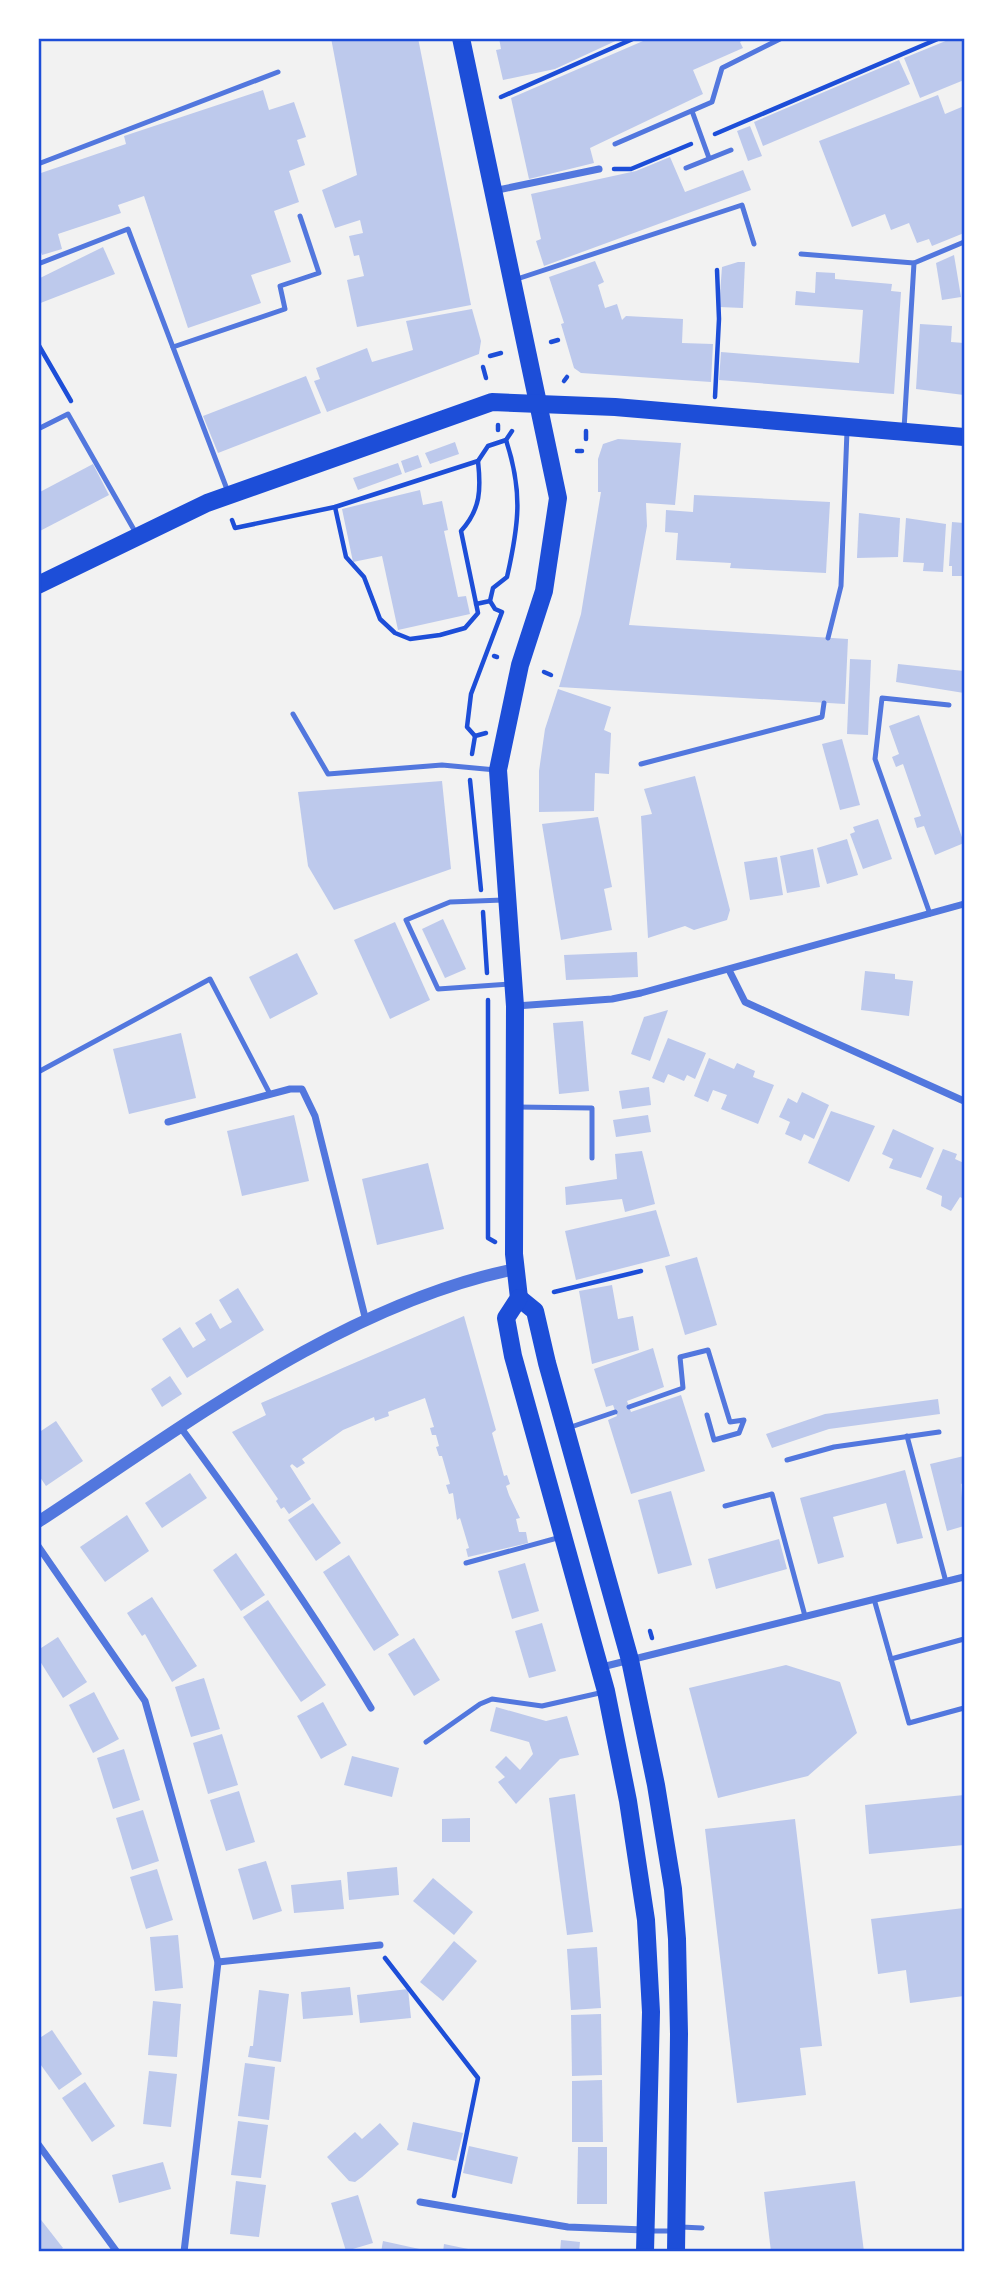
<svg xmlns="http://www.w3.org/2000/svg" width="1003" height="2290" viewBox="0 0 1003 2290" font-family="'Fira Sans',sans-serif">
<rect width="100%" height="100%" fill="#f2f2f2"/>
<g fill="#bdc9ec">
<polygon points="331,38 418,38 471,305 357,327 347,280 364,276 359,255 354,256 349,236 363,233 360,220 335,228 322,190 357,175"/>
<polygon points="499,38 622,38 555,69 503,80 496,50 501,49"/>
<polygon points="650,38 746,38 740,42 743,48 693,70 703,94 590,148 594,163 529,179 511,98"/>
<polygon points="953,38 963,38 964,42 964,80 920,98 904,58"/>
<polygon points="899,60 910,84 763,146 754,122"/>
<polygon points="263,90 269,110 294,102 306,137 297,140 305,165 289,171 299,202 274,211 291,262 251,275 261,303 188,328 144,196 118,205 121,213 58,234 62,249 42,255 38,244 38,174 126,144 124,136"/>
<polygon points="938,95 945,114 964,106 964,233 932,246 929,239 917,243 909,223 891,230 885,214 852,227 819,141"/>
<polygon points="750,126 762,156 748,161 737,131"/>
<polygon points="670,157 685,192 743,170 751,190 544,266 536,241 541,239 531,194 636,171"/>
<polygon points="103,247 115,274 38,304 38,279"/>
<polygon points="954,255 961,297 942,300 936,263"/>
<polygon points="595,261 604,282 598,285 605,308 617,304 622,320 626,316 683,319 682,343 713,344 711,382 581,373 574,368 561,324 564,323 549,277"/>
<polygon points="738,262 745,262 743,308 719,307 722,267"/>
<polygon points="816,272 835,273 835,279 892,284 891,291 901,292 894,394 719,380 721,352 859,363 863,310 795,305 796,291 815,293"/>
<polygon points="472,309 481,341 479,354 327,412 314,381 320,379 316,368 367,348 372,362 413,350 406,321"/>
<polygon points="920,324 952,326 951,342 964,343 964,395 916,389"/>
<polygon points="306,376 321,413 218,453 203,416"/>
<polygon points="618,439 681,443 675,505 646,503 647,526 629,625 848,639 845,704 559,687 581,614 601,492 598,492 598,459 603,444"/>
<polygon points="455,442 459,454 430,464 425,453"/>
<polygon points="418,455 422,467 405,473 401,461"/>
<polygon points="398,463 402,474 358,490 353,478"/>
<polygon points="93,464 109,495 38,532 38,493"/>
<polygon points="420,490 423,505 442,501 448,530 444,531 458,597 466,596 470,614 398,630 382,556 353,562 342,509"/>
<polygon points="694,495 830,502 826,573 730,568 731,563 676,560 678,533 665,532 666,510 693,512"/>
<polygon points="859,513 900,518 898,557 857,558"/>
<polygon points="906,518 946,524 943,572 923,571 924,563 903,562"/>
<polygon points="952,522 964,523 964,576 952,576 952,566 949,566"/>
<polygon points="850,659 871,660 868,735 847,734"/>
<polygon points="898,664 964,671 964,693 896,682"/>
<polygon points="558,689 611,707 604,730 611,733 609,774 595,773 594,811 539,812 539,771 545,729"/>
<polygon points="919,715 964,843 935,855 924,826 917,828 914,818 921,816 903,764 896,767 892,757 899,754 889,726"/>
<polygon points="842,739 860,805 840,810 822,744"/>
<polygon points="695,776 730,910 727,920 694,930 685,926 648,938 641,816 652,814 644,789"/>
<polygon points="442,781 451,869 334,910 308,866 298,792"/>
<polygon points="598,817 612,887 604,889 612,930 561,940 542,824"/>
<polygon points="878,819 892,859 863,869 850,834 855,832 853,827"/>
<polygon points="847,839 858,875 827,884 817,848"/>
<polygon points="813,849 820,887 787,893 780,856"/>
<polygon points="777,857 783,895 750,900 744,862"/>
<polygon points="443,919 466,969 445,978 422,929"/>
<polygon points="395,922 430,1000 390,1019 354,940"/>
<polygon points="637,952 638,977 566,980 564,955"/>
<polygon points="297,953 318,994 270,1019 249,977"/>
<polygon points="865,971 895,974 895,979 913,981 909,1016 861,1010"/>
<polygon points="668,1010 650,1061 631,1054 644,1017"/>
<polygon points="583,1021 589,1091 559,1094 553,1023"/>
<polygon points="181,1033 196,1098 129,1114 113,1049"/>
<polygon points="668,1038 706,1053 695,1079 687,1075 684,1081 668,1074 664,1083 652,1078"/>
<polygon points="709,1058 734,1069 737,1063 755,1071 753,1077 774,1085 758,1124 721,1109 727,1095 713,1090 708,1102 694,1096"/>
<polygon points="649,1087 651,1105 622,1109 619,1091"/>
<polygon points="802,1092 829,1105 814,1139 804,1134 801,1141 785,1134 790,1122 779,1117 788,1098 797,1103"/>
<polygon points="831,1111 875,1126 849,1182 808,1163"/>
<polygon points="294,1115 309,1181 242,1196 227,1131"/>
<polygon points="648,1115 651,1132 616,1137 613,1120"/>
<polygon points="893,1129 934,1148 921,1178 889,1168 893,1159 882,1154"/>
<polygon points="943,1149 957,1154 955,1159 964,1163 964,1199 960,1197 951,1211 941,1206 942,1196 926,1189"/>
<polygon points="642,1151 655,1204 625,1212 622,1199 566,1205 565,1187 617,1179 615,1154"/>
<polygon points="428,1163 444,1229 377,1245 362,1179"/>
<polygon points="656,1210 670,1256 576,1280 565,1231"/>
<polygon points="697,1257 717,1325 685,1335 665,1266"/>
<polygon points="612,1285 618,1319 633,1316 639,1350 592,1364 579,1291"/>
<polygon points="238,1288 264,1330 187,1378 162,1339 180,1327 193,1348 206,1340 195,1323 211,1313 220,1329 232,1322 219,1300"/>
<polygon points="464,1316 496,1430 492,1433 504,1476 507,1475 510,1484 506,1486 509,1495 520,1518 516,1519 519,1532 526,1532 528,1543 468,1557 466,1549 469,1548 460,1518 457,1520 453,1493 449,1494 446,1485 450,1484 442,1456 439,1456 436,1447 439,1446 436,1435 432,1435 430,1428 434,1427 425,1398 388,1412 389,1416 375,1421 374,1417 343,1430 302,1459 305,1463 297,1468 292,1464 290,1466 311,1499 289,1514 284,1507 281,1509 276,1501 278,1499 232,1432 266,1415 261,1403"/>
<polygon points="653,1348 664,1387 627,1401 631,1412 681,1395 705,1471 631,1494 608,1420 617,1416 613,1405 606,1407 594,1369"/>
<polygon points="170,1376 182,1394 162,1407 151,1389"/>
<polygon points="938,1399 940,1414 829,1429 772,1448 766,1434 825,1414"/>
<polygon points="56,1421 83,1461 46,1486 38,1474 38,1433"/>
<polygon points="964,1456 964,1483 961,1484 964,1526 947,1531 930,1464"/>
<polygon points="905,1470 923,1538 897,1544 886,1503 833,1517 844,1557 818,1564 800,1498"/>
<polygon points="190,1473 207,1498 162,1528 145,1503"/>
<polygon points="671,1491 692,1565 658,1574 638,1500"/>
<polygon points="313,1503 341,1543 316,1561 288,1520"/>
<polygon points="127,1515 149,1551 105,1582 80,1547"/>
<polygon points="779,1539 787,1569 716,1589 708,1559"/>
<polygon points="236,1553 265,1595 241,1611 213,1570"/>
<polygon points="349,1555 399,1635 374,1651 323,1572"/>
<polygon points="525,1563 539,1611 512,1619 498,1571"/>
<polygon points="152,1597 197,1666 172,1682 145,1634 142,1636 127,1613"/>
<polygon points="268,1600 326,1685 301,1702 243,1617"/>
<polygon points="542,1623 556,1671 529,1678 515,1631"/>
<polygon points="58,1637 87,1682 63,1698 38,1658 38,1650"/>
<polygon points="414,1638 440,1680 414,1696 388,1654"/>
<polygon points="786,1665 840,1682 857,1733 808,1776 718,1798 689,1688"/>
<polygon points="204,1678 220,1729 191,1737 175,1687"/>
<polygon points="94,1692 119,1739 93,1753 69,1705"/>
<polygon points="323,1702 347,1745 321,1759 297,1716"/>
<polygon points="496,1707 546,1721 567,1716 579,1755 560,1759 516,1804 498,1782 505,1777 495,1767 506,1756 520,1770 533,1754 529,1742 490,1731"/>
<polygon points="222,1734 238,1785 208,1794 193,1743"/>
<polygon points="124,1749 140,1800 113,1809 97,1758"/>
<polygon points="352,1756 399,1768 392,1797 344,1785"/>
<polygon points="239,1791 255,1842 226,1851 210,1800"/>
<polygon points="575,1794 593,1932 567,1935 549,1798"/>
<polygon points="964,1795 964,1845 869,1854 865,1805"/>
<polygon points="143,1810 159,1861 132,1870 116,1818"/>
<polygon points="470,1818 470,1842 442,1842 442,1819"/>
<polygon points="795,1819 822,2046 800,2048 806,2095 737,2103 705,1829"/>
<polygon points="266,1861 282,1911 253,1920 238,1869"/>
<polygon points="397,1867 399,1895 349,1900 347,1872"/>
<polygon points="157,1869 173,1920 146,1929 130,1877"/>
<polygon points="433,1878 473,1912 454,1935 413,1901"/>
<polygon points="341,1880 344,1909 294,1913 291,1885"/>
<polygon points="964,1908 964,1996 910,2003 906,1970 878,1974 871,1919"/>
<polygon points="178,1935 183,1988 155,1991 150,1937"/>
<polygon points="454,1941 477,1961 443,2001 420,1982"/>
<polygon points="597,1947 601,2008 571,2010 567,1949"/>
<polygon points="350,1987 353,2015 303,2019 301,1992"/>
<polygon points="408,1989 411,2018 360,2023 357,1995"/>
<polygon points="259,1990 289,1994 281,2062 248,2057 250,2046 253,2046"/>
<polygon points="153,2001 181,2004 177,2057 148,2055"/>
<polygon points="601,2014 602,2075 572,2076 571,2015"/>
<polygon points="52,2030 82,2074 59,2090 38,2061 38,2039"/>
<polygon points="245,2063 275,2067 269,2120 238,2116"/>
<polygon points="149,2071 177,2074 171,2127 143,2124"/>
<polygon points="602,2080 603,2142 572,2142 572,2081"/>
<polygon points="85,2082 115,2126 92,2142 62,2098"/>
<polygon points="238,2121 268,2125 261,2178 231,2175"/>
<polygon points="413,2122 463,2133 456,2161 407,2150"/>
<polygon points="380,2123 399,2144 362,2177 355,2182 349,2181 327,2157 355,2132 362,2139"/>
<polygon points="469,2146 518,2157 512,2184 463,2173"/>
<polygon points="578,2147 607,2147 607,2204 577,2204"/>
<polygon points="163,2162 171,2189 119,2203 112,2175"/>
<polygon points="236,2181 266,2185 259,2237 230,2234"/>
<polygon points="855,2181 864,2252 771,2252 764,2192"/>
<polygon points="358,2195 373,2243 346,2251 331,2203"/>
<polygon points="38,2216 63,2248 58,2252 38,2252"/>
<polygon points="561,2240 580,2242 579,2252 560,2252"/>
<polygon points="383,2241 424,2250 424,2252 381,2252"/>
<polygon points="444,2244 473,2250 473,2252 443,2252"/>
</g>
<g fill="none" stroke-linecap="round" stroke-linejoin="round">
<g stroke="#1d4ed8" stroke-width="4.5">
<polyline points="501,97 635,38"/>
<polyline points="715,134 940,38"/>
<polyline points="614,169 631,169 691,144"/>
<polyline points="551,342 558,340"/>
<polyline points="38,344 71,401"/>
<polyline points="490,356 501,353"/>
<polyline points="483,367 486,378"/>
<polyline points="564,381 567,377"/>
<polyline points="715,397 719,319 717,270"/>
<polyline points="498,425 498,430"/>
<polyline points="586,431 586,439"/>
<polyline points="577,451 582,451"/>
<path d="M335 507 346 557 364 577 380 619 395 633 410 639 440 635 465 628 478 613 461 531C481 509 481 489 478 461L488 446 506 440"/>
<polyline points="232,520 235,528 335,507 478,461"/>
<polyline points="476,604 490,601"/>
<polyline points="494,656 497,657"/>
<polyline points="544,672 551,675"/>
<path d="M475 736 467 727 471 694 502 612 495 609 490 601 493 588 507 577C519 524 523 492 506 440L512 431"/>
<polyline points="472,754 475,736 486,733"/>
<polyline points="470,780 481,890"/>
<polyline points="483,912 487,973"/>
<polyline points="488,1000 488,1238 495,1242"/>
<polyline points="554,1292 641,1271"/>
<polyline points="650,1631 652,1638"/>
<polyline points="385,1958 478,2078 454,2196"/>
</g>
<g stroke="#5277de" stroke-width="5">
<polyline points="692,111 709,158"/>
<polyline points="615,144 712,102 722,68 782,38"/>
<polyline points="38,164 278,72"/>
<polyline points="686,168 731,150"/>
<polyline points="801,254 914,263"/>
<polyline points="38,264 128,229 228,492"/>
<polyline points="514,280 742,205 754,244"/>
<polyline points="173,347 285,309 280,286 319,273 300,216"/>
<polyline points="38,429 68,414 137,535"/>
<polyline points="904,429 914,263 964,242"/>
<polyline points="828,638 841,586 847,431"/>
<polyline points="293,714 328,774 442,765 496,770"/>
<polyline points="641,764 822,717 824,703"/>
<polyline points="503,900 450,902 406,920 438,989 511,984"/>
<polyline points="930,914 875,759 882,698 949,705"/>
<polyline points="40,1071 210,979 270,1094"/>
<polyline points="517,1107 592,1108 592,1158"/>
<polyline points="629,1407 683,1388 680,1357 708,1350 730,1422 744,1420 739,1433 714,1440 707,1415"/>
<polyline points="568,1428 615,1412"/>
<polyline points="907,1436 946,1582"/>
<polyline points="787,1460 834,1447 939,1432"/>
<polyline points="725,1506 772,1494 805,1616"/>
<polyline points="466,1563 561,1537"/>
<polyline points="874,1599 909,1723 964,1708"/>
<polyline points="891,1659 964,1639"/>
<polyline points="426,1742 480,1704 492,1699 542,1706 604,1692"/>
<polyline points="681,2227 702,2228"/>
<polyline points="649,2231 675,2231"/>
</g>
<g stroke="#5277de" stroke-width="7">
<polyline points="493,191 599,169"/>
<polyline points="729,970 745,1002 964,1101"/>
<polyline points="516,1006 612,999 641,993 964,904"/>
<polyline points="168,1122 290,1089 302,1089 315,1116 366,1321"/>
<path d="M181 1428C249 1520 313 1611 371 1708"/>
<polyline points="38,1546 145,1701 218,1962 184,2252"/>
<polyline points="602,1667 964,1577"/>
<polyline points="218,1962 380,1945"/>
<polyline points="38,2144 117,2252"/>
<polyline points="420,2202 568,2227 644,2230"/>
</g>
<path stroke="#5277de" stroke-width="12" d="M38 1522C183 1427 343 1304 515 1269"/>
<g stroke="#1d4ed8" stroke-width="18">
<polyline points="461,38 558,498 544,591 520,665 498,770 515,1006 514,1254 519,1298"/>
<polyline points="38,585 207,503 492,402 615,407 964,437"/>
<polyline points="519,1298 535,1311 547,1363 630,1660 656,1785 673,1889 677,1939 679,2034 676,2252"/>
<polyline points="519,1298 506,1318 513,1356 606,1691 628,1801 646,1920 651,2012 645,2252"/>
</g>
</g>
<rect width="1003" height="2290" fill="none" stroke="#ffffff" stroke-width="80"/>
<rect x="40" y="40" width="923" height="2210" fill="none" stroke="#1d4ed8" stroke-width="2.5"/>
</svg>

☆ ☆ ☆

TASK BRIEF.
Given the listing, work out the number of lines in which the word "height" is found, and supply only that number.

SOLUTION FOR THIS EXERCISE.
4